A research perspective of the ACELG Research Programme 2014-2018.
In addition to the focus on the role of specific institutions and actors in
the European constitutional order, cross-cutting research in particular policy
sectors, such as for example European health policy, environmental policy,
monetary policy, competition law, citizenship, trade, and security maps the
dynamics between institutions and actors and how these shape in the long run the
European constitutional order. This type of research encompasses both the
political and economic constitutional order and is a specific example of how
ACELG seeks to establish synergies between the research of the different
European constitutional orders, so it becomes possible to understand the
institutional dynamics and the living European constitutional order as a whole.
EU legislative, executive, and regulatory powers are incrementally changing
formally and informally, and expanding into a growing number of domains. We see
this quite clearly in the measures of economic governance adopted after the
financial crisis which has produced a complex mix of supranational and more
intergovernmental methods of governance.

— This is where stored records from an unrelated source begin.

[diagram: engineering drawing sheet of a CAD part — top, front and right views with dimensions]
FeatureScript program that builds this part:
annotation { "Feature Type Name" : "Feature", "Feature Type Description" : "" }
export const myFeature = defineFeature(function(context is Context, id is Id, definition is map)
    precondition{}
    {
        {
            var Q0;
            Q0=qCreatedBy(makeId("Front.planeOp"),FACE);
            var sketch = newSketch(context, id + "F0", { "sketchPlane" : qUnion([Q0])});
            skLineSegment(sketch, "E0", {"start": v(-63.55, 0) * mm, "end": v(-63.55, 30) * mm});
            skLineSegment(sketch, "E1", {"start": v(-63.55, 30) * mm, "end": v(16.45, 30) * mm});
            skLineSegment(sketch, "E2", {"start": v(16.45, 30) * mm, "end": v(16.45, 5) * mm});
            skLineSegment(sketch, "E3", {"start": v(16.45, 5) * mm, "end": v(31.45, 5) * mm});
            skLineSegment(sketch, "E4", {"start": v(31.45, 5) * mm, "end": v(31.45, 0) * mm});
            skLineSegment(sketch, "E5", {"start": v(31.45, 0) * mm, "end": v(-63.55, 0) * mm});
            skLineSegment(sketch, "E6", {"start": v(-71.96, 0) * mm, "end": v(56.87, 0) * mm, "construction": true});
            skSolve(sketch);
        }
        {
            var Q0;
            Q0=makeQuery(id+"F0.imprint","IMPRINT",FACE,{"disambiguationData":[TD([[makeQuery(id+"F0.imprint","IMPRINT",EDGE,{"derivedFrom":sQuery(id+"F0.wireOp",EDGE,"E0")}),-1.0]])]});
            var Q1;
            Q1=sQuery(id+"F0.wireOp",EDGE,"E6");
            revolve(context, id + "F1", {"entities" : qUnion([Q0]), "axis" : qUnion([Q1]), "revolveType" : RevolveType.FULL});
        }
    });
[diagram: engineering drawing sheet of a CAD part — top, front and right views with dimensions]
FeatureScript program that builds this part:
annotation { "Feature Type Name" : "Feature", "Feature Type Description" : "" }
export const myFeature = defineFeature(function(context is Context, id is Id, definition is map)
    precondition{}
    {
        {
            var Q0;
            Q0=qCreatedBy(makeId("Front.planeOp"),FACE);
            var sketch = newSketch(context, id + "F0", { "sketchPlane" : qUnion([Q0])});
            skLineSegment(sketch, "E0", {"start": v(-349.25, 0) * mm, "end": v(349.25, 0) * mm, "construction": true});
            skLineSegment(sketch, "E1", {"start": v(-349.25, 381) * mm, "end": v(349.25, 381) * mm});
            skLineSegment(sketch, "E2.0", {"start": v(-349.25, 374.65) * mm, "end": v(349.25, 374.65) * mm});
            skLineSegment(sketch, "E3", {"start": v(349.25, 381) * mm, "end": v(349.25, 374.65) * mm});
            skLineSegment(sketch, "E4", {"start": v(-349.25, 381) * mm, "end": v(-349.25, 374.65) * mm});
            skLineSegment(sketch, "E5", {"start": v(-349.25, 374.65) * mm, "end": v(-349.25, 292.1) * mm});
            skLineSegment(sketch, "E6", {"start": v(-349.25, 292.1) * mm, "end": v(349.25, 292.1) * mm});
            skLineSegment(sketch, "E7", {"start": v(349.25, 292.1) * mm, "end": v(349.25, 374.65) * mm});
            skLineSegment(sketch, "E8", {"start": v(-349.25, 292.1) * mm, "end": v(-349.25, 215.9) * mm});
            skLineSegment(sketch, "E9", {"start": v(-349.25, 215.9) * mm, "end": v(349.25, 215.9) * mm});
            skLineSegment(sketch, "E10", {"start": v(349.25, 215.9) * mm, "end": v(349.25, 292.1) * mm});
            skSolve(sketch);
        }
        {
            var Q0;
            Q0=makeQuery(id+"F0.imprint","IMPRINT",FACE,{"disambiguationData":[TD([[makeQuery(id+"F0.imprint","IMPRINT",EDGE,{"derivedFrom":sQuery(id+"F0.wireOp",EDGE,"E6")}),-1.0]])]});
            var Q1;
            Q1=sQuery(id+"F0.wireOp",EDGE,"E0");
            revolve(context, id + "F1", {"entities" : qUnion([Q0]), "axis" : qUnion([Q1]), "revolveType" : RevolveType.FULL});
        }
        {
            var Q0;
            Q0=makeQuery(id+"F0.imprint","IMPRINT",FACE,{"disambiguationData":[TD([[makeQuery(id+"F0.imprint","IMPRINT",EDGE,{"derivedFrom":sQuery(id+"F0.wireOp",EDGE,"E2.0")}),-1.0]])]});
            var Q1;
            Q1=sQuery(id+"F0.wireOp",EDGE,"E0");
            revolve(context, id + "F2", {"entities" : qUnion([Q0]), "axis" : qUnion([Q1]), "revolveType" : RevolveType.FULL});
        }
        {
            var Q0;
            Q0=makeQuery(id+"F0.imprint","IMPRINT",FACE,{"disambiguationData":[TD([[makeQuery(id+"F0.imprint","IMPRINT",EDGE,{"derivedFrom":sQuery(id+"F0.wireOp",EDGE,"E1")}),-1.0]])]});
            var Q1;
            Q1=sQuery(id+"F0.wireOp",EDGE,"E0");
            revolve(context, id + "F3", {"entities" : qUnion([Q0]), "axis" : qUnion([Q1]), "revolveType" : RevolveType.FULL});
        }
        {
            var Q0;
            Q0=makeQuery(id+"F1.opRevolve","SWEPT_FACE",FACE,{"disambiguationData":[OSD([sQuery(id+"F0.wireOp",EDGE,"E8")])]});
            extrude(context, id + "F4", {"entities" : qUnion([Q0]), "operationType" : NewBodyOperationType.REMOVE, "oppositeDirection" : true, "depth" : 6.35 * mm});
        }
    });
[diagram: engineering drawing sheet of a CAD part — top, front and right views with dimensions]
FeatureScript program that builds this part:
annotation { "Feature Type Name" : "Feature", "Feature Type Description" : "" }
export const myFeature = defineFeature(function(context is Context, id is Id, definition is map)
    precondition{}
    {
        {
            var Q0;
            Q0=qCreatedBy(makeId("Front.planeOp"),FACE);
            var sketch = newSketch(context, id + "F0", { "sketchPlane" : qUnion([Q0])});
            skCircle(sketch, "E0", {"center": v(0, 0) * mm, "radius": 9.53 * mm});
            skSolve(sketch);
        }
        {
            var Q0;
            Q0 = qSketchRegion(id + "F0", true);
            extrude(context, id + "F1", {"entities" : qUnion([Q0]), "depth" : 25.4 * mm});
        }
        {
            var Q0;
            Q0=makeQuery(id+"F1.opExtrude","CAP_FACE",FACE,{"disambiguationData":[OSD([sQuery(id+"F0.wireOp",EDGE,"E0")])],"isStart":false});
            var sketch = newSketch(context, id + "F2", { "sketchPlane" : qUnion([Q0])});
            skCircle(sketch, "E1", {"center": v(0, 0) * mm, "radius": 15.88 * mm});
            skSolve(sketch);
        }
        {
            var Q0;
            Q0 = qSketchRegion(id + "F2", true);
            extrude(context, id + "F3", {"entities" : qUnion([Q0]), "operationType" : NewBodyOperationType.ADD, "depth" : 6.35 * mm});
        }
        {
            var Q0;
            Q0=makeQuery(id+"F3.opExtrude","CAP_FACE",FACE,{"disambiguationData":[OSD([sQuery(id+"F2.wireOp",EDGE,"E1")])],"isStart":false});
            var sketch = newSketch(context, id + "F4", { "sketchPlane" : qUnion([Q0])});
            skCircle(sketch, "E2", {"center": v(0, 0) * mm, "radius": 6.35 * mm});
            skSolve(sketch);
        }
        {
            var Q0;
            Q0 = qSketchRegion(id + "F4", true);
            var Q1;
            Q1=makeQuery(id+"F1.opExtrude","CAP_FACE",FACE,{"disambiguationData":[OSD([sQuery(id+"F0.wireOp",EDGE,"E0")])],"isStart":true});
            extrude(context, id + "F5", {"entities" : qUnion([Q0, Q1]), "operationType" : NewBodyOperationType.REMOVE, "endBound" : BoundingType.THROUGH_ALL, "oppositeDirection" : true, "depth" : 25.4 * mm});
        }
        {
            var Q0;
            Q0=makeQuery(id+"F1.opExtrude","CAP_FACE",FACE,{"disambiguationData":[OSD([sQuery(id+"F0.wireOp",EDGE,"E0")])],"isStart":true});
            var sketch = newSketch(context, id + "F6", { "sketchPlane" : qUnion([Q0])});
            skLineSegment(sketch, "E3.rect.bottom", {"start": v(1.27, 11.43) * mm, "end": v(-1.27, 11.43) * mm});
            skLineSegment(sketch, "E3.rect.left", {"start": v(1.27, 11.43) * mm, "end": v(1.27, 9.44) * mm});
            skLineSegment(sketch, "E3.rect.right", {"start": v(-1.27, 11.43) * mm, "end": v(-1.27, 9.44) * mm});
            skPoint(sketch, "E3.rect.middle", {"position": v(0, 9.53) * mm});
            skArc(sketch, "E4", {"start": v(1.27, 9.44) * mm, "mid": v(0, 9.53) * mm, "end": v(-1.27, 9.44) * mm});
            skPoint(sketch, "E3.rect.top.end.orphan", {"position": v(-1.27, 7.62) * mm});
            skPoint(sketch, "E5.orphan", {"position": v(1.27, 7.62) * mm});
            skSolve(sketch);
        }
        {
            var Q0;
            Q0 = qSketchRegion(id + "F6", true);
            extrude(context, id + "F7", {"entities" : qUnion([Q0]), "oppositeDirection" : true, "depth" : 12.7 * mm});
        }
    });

But it also applies even in a field
supposedly on the fringes of EU governance and with a profoundly
intergovernmental rhetoric - EU common foreign and security policy (CFSP).
Experts more and more point to the fact that autonomous EU (political and
administrative) actors are being created and empowered, so that a simple
intergovernmental analysis no longer captures a more complex reality. In many
cases a plurality of actors interacts in a plurality of different contexts and
fora, including on the international plane. The latter raises the additional
question of how the EU’s increased role as an international actor influences
shifts in authority and powers within the European legal order.